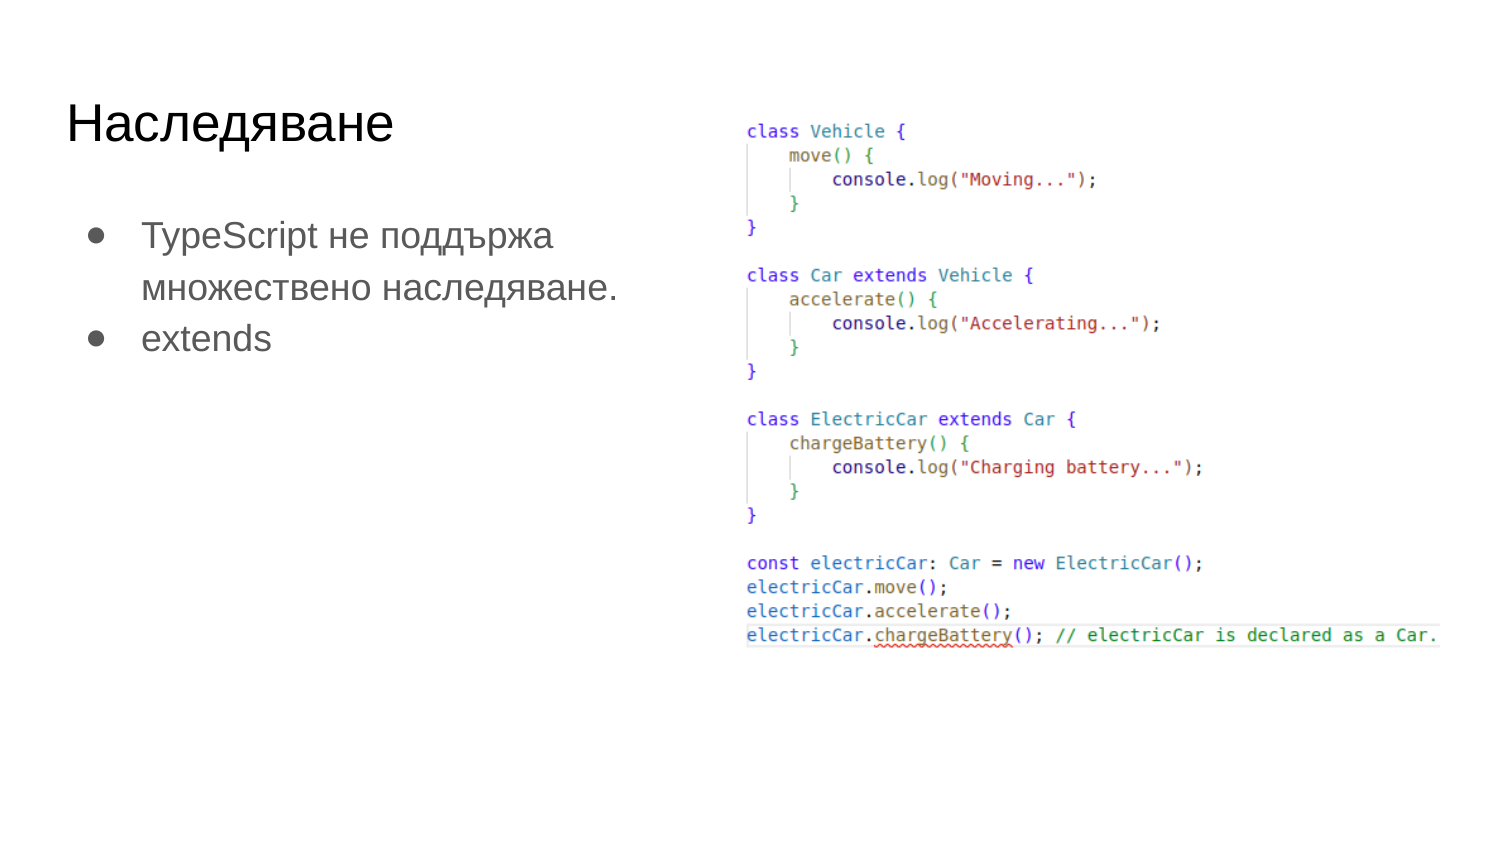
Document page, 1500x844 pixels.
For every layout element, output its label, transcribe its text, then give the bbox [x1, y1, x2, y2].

title Наследяване [51, 72, 1449, 167]
list TypeScript не поддържа множествено наследяване. extends [51, 189, 750, 750]
picture [738, 119, 1440, 683]
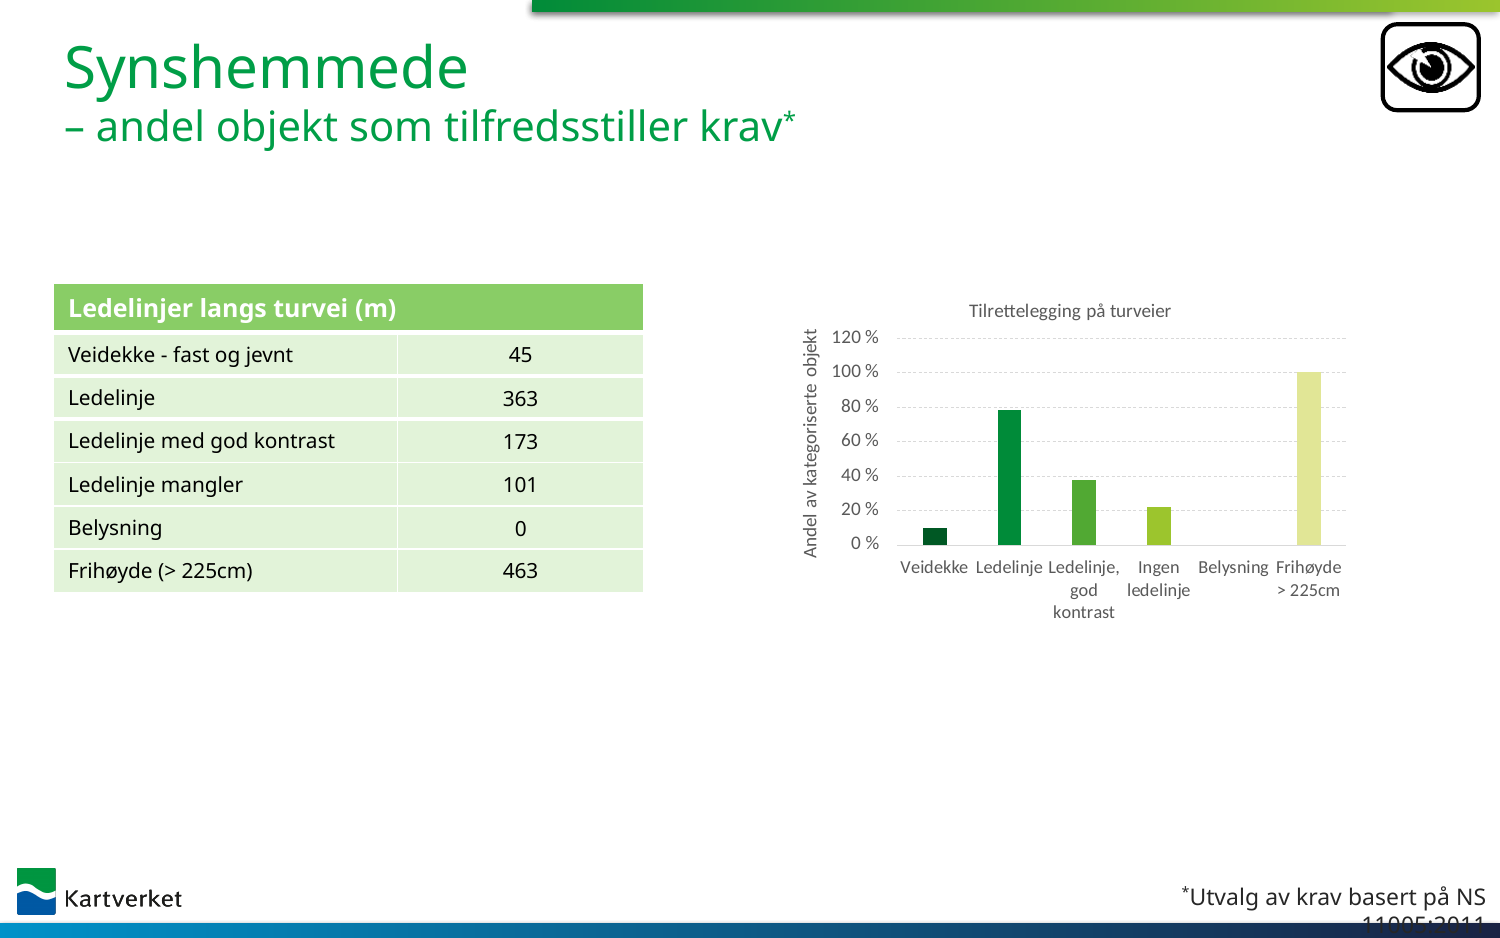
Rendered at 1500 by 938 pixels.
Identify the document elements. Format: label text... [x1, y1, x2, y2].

table_cell 45 [398, 335, 643, 374]
table_cell Ledelinje med god kontrast [54, 421, 397, 462]
table_cell Veidekke - fast og jevnt [54, 335, 397, 374]
table_cell Frihøyde (> 225cm) [54, 550, 397, 592]
text_box *Utvalg av krav basert på NS 11005:2011 [1068, 873, 1500, 938]
picture [791, 291, 1349, 630]
table_cell Ledelinje mangler [54, 463, 397, 505]
table_cell Belysning [54, 507, 397, 548]
table_cell 0 [398, 507, 643, 548]
table_header Ledelinjer langs turvei (m) [54, 284, 643, 330]
text_box Synshemmede – andel objekt som tilfredsstiller krav* [49, 24, 1431, 158]
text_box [1382, 24, 1480, 111]
table_cell 101 [398, 463, 643, 505]
table_cell Ledelinje [54, 378, 397, 417]
table_cell 463 [398, 550, 643, 592]
table_cell 173 [398, 421, 643, 462]
table_cell 363 [398, 378, 643, 417]
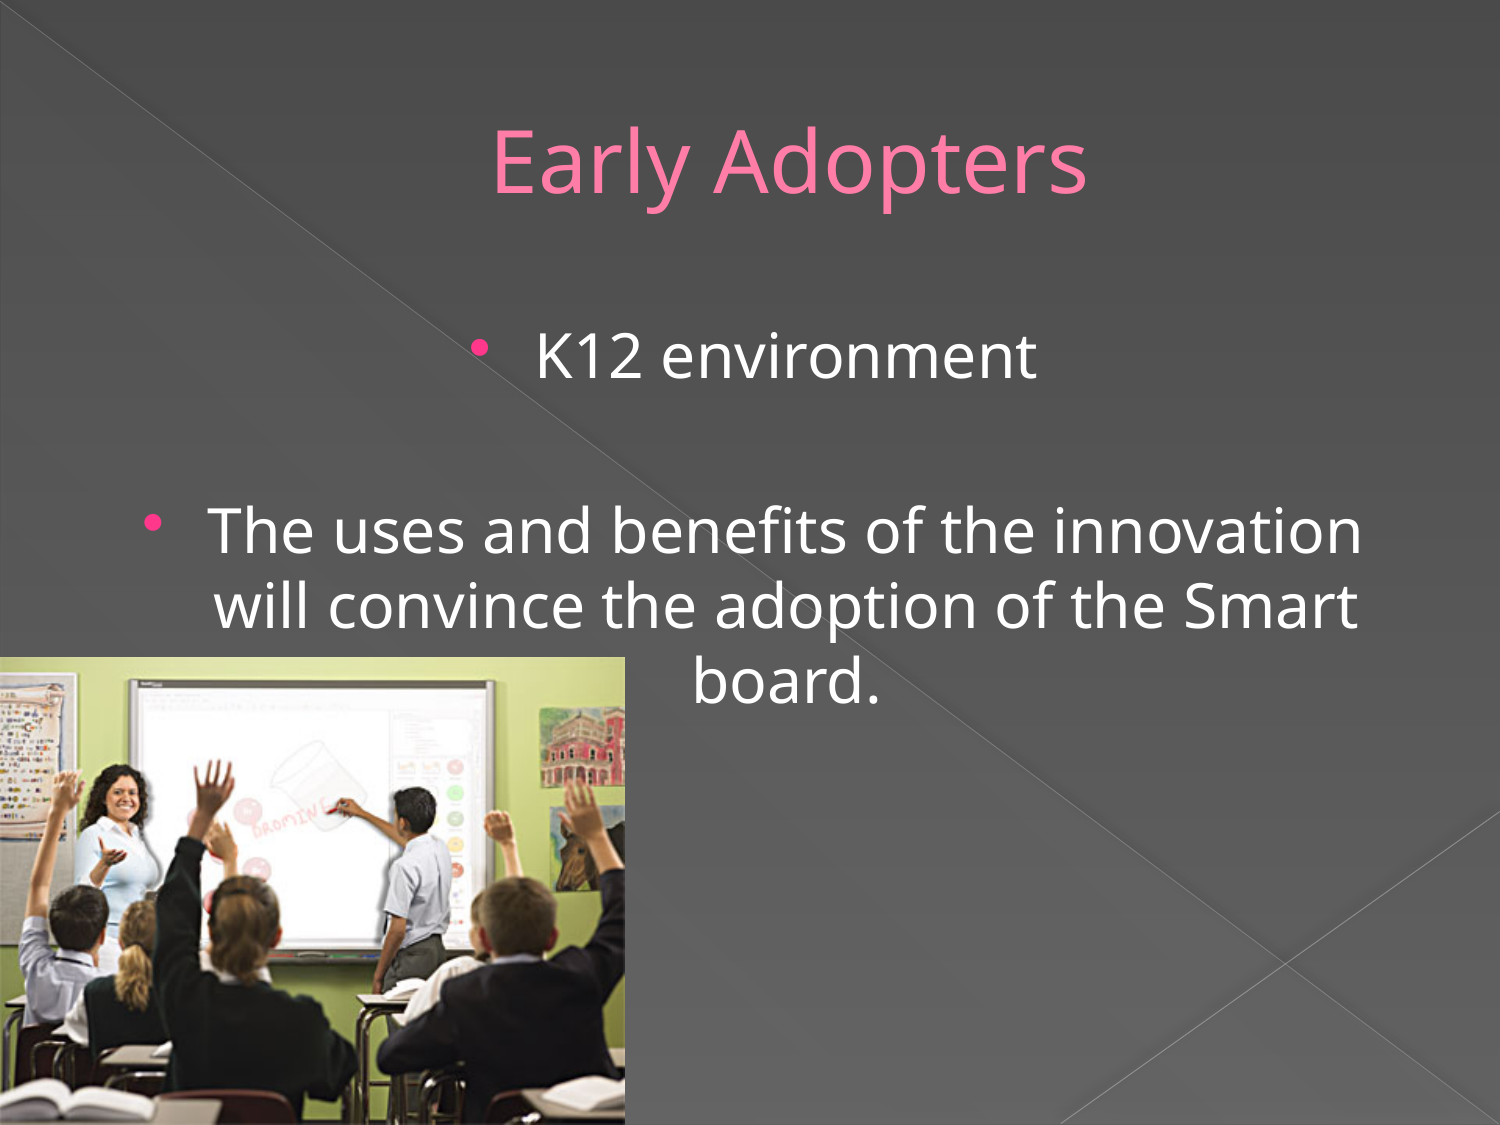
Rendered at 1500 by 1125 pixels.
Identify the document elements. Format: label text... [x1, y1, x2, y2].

list K12 environment The uses and benefits of the innovation will convince the adoption of the Smart board. [75, 308, 1425, 1059]
title Early Adopters [75, 43, 1425, 274]
picture [0, 657, 626, 1125]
-=-=-
[TASK TO COMPLETE] The records above must be repeated exactly, minus their pictures.

[WORKED SOLUTION]
Document page, 1500x844 pixels.
For every layout element, output its label, transcribe its text, then give the bbox [x1, y1, x2, y2].

title Наследяване [51, 72, 1449, 167]
list TypeScript не поддържа множествено наследяване. extends [51, 189, 750, 750]
picture [738, 119, 1440, 683]
Rendered at 1500 by 938 pixels.
Identify the document elements. Format: label text... [x1, y1, x2, y2].

table_cell 45 [398, 335, 643, 374]
table_cell Ledelinje med god kontrast [54, 421, 397, 462]
table_cell Veidekke - fast og jevnt [54, 335, 397, 374]
table_cell Frihøyde (> 225cm) [54, 550, 397, 592]
text_box *Utvalg av krav basert på NS 11005:2011 [1068, 873, 1500, 938]
picture [791, 291, 1349, 630]
table_cell Ledelinje mangler [54, 463, 397, 505]
table_cell Belysning [54, 507, 397, 548]
table_cell 0 [398, 507, 643, 548]
table_header Ledelinjer langs turvei (m) [54, 284, 643, 330]
text_box Synshemmede – andel objekt som tilfredsstiller krav* [49, 24, 1431, 158]
text_box [1382, 24, 1480, 111]
table_cell 101 [398, 463, 643, 505]
table_cell Ledelinje [54, 378, 397, 417]
table_cell 463 [398, 550, 643, 592]
table_cell 173 [398, 421, 643, 462]
table_cell 363 [398, 378, 643, 417]
Rendered at 1500 by 1125 pixels.
Identify the document elements. Format: label text... [x1, y1, x2, y2].

list K12 environment The uses and benefits of the innovation will convince the adoption of the Smart board. [75, 308, 1425, 1059]
title Early Adopters [75, 43, 1425, 274]
picture [0, 657, 626, 1125]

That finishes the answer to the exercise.